Con la Casa di pietra uniscono design e alto artigianato. Gumdesign sono Gabriele Pardi e Laura Fiaschi.

A quanti Salone del Mobile avete partecipato?

“Nel 1999 abbiamo partecipato al nostro primo Salone Satellite, da quel momento abbiamo sempre vissuto attivamente sia il Salone del Mobile con prodotti dedicati ad aziende che il Fuorisalone, curando eventi e partecipando a mostre culturali”.

Come scegliete gli eventi da seguire?

“Cerchiamo di vivere la settimana milanese come una ‘vacanza’, utile per la nostra mente e per la nostra formazione professionale; tempo fa programmavamo le visite, costruivamo un calendario ma con il passare degli anni ci siamo resi conto che la cosa migliore è ‘lasciare al caso’ le destinazioni, seguire il passaparola… ed è il modo migliore per incontrare amici, vivere Milano con poca ‘ansia da prestazione’ e soprattutto trasformare una settimana di lavoro in una settimana di relax culturale”.

Che cosa vi aspettate di vedere in questa edizione? 

“Vorremmo vedere il Fuorisalone come un unico grande evento territoriale dedicato alla ricerca e alla sperimentazione”.

Che cosa potrebbe stupirvi e che cosa, invece, eviterete?
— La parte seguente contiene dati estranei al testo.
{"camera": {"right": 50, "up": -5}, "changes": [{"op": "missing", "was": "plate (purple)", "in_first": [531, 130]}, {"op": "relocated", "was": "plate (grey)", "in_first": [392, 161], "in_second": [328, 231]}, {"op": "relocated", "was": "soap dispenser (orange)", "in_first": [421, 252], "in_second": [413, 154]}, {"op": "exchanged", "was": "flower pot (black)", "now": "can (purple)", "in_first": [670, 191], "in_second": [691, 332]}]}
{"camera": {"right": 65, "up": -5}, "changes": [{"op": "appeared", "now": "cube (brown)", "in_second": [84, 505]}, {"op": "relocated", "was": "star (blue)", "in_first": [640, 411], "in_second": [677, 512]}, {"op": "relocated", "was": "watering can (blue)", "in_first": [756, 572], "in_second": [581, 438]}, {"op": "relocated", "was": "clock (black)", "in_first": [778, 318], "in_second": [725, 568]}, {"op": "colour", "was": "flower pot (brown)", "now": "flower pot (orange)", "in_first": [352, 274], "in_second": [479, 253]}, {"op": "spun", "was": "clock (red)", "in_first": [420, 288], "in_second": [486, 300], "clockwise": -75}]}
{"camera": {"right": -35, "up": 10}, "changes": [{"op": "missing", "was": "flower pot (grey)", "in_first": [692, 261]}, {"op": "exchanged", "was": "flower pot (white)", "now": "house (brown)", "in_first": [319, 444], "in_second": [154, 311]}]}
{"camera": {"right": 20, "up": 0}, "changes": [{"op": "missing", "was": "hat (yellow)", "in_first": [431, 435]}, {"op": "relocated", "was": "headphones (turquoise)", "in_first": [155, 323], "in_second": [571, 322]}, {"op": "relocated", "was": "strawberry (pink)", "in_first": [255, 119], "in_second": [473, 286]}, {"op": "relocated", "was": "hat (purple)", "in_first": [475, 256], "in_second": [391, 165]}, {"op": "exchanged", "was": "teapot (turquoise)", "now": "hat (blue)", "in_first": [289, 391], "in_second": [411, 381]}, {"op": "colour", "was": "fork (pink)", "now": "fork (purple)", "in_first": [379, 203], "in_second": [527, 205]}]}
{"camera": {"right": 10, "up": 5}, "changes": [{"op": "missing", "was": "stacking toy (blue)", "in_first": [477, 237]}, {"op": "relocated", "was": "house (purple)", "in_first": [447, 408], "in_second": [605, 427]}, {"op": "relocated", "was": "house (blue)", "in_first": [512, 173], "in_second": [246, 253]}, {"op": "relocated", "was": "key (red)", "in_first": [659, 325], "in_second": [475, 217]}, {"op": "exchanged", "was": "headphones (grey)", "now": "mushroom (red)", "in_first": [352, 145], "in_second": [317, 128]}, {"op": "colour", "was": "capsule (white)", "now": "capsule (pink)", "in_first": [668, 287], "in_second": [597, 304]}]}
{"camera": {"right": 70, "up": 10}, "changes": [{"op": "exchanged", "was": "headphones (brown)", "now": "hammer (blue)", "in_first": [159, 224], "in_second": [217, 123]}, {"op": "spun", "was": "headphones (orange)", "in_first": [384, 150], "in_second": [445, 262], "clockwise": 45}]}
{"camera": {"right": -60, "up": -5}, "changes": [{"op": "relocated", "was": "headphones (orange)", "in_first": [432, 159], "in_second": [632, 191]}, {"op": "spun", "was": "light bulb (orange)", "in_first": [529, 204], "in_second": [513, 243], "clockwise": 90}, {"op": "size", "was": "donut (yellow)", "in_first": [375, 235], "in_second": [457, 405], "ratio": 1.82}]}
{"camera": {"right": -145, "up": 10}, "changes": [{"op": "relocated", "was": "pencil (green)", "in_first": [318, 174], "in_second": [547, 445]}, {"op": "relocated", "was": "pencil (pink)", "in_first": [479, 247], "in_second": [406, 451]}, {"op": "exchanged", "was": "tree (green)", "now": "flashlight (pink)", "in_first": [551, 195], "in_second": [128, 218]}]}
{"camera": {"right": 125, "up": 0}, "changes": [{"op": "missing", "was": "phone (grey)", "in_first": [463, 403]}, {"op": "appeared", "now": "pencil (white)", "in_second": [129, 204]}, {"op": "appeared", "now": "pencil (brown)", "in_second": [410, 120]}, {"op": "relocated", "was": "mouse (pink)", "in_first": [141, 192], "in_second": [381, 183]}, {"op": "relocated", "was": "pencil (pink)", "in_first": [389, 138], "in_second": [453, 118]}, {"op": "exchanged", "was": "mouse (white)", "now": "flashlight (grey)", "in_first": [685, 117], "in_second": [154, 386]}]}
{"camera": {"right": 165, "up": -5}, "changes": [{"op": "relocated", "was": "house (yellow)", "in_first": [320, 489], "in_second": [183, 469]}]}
“Resteremmo stupiti se la presenza di cucine ambulanti, macchine brandizzate diminuisse drasticamente…, ma non accadrà; eviteremo tutto ciò che potrà diventare folla, ressa, party esclusivi, vogliamo recuperare un momento di energia creativa internazionale”.

Un tema di questo Fuorisalone è artigianato e grande distribuzione, il vostro milieu: quali sono le realtà più interessanti da seguire?

“Da alcuni anni stiamo lavorando molto sul tema del design e dell’alto artigianato, crediamo sia una tappa fondamentale per la costruzione di un designer; innovazione, prodotto, tecnologie tradizionali ed avanzate devono convivere per costruire nuove strade imprenditoriali sulle quali fondare una vera ripresa del tessuto sociale, professionale e produttivo in Italia. Ma teniamo a precisare che una strada non preclude l’altra, sono percorsi complementari che permettono al creativo di estendere le proprie conoscenze, competenze, sensibilità al mondo del progetto”.

Dove pensate che sia possibile farsi un’idea della ricerca?

“Non amiamo la parola tendenze, nasconde spesso un circuito intossicato e poco profondo che deriva semplicemente da soluzioni di comodo prese sottobraccio da chi non conosce il mondo del progetto; la ricerca, l’attenzione alle tecniche ed ai materiali, i percorsi narrativi si trovano sia al Salone che al Fuorisalone, sono punte che emergono come monili trovati per caso in un mercatino dell’antiquariato”.

Una caratteristica del Salone che amate e una che, se poteste, cambiereste.

“La vitalità, l’energia, la conoscenza… non amiamo invece la direzione “patinata”, basata su tendenze e non su concetti/progetti”.

In che direzione pensate che il Salone stia cambiando nel corso degli anni?

“In questo momento c’è una grande attenzione al mondo dell’alto artigianato, alle maestranze che vanno recuperate e potenziate, ai materiali da utilizzare in modo innovativo; una grande sensibilità per l’ecosostenibilità e per una produzione controllata di piccole e medie aziende”.

Salone o Fuorisalone? 

“Entrambi”.

Un nome da tenere d’occhio.

“Nostra figlia Alice ;-)”

Un posto del cuore a Milano durante la settimana del design.

“Il quartiere di Brera resta per noi sempre uno dei luoghi più affascinanti, per il suo tessuto urbano e per le sue attività locali; alcuni angoli restano incontaminati e veramente piacevoli da vivere in tranquillità”.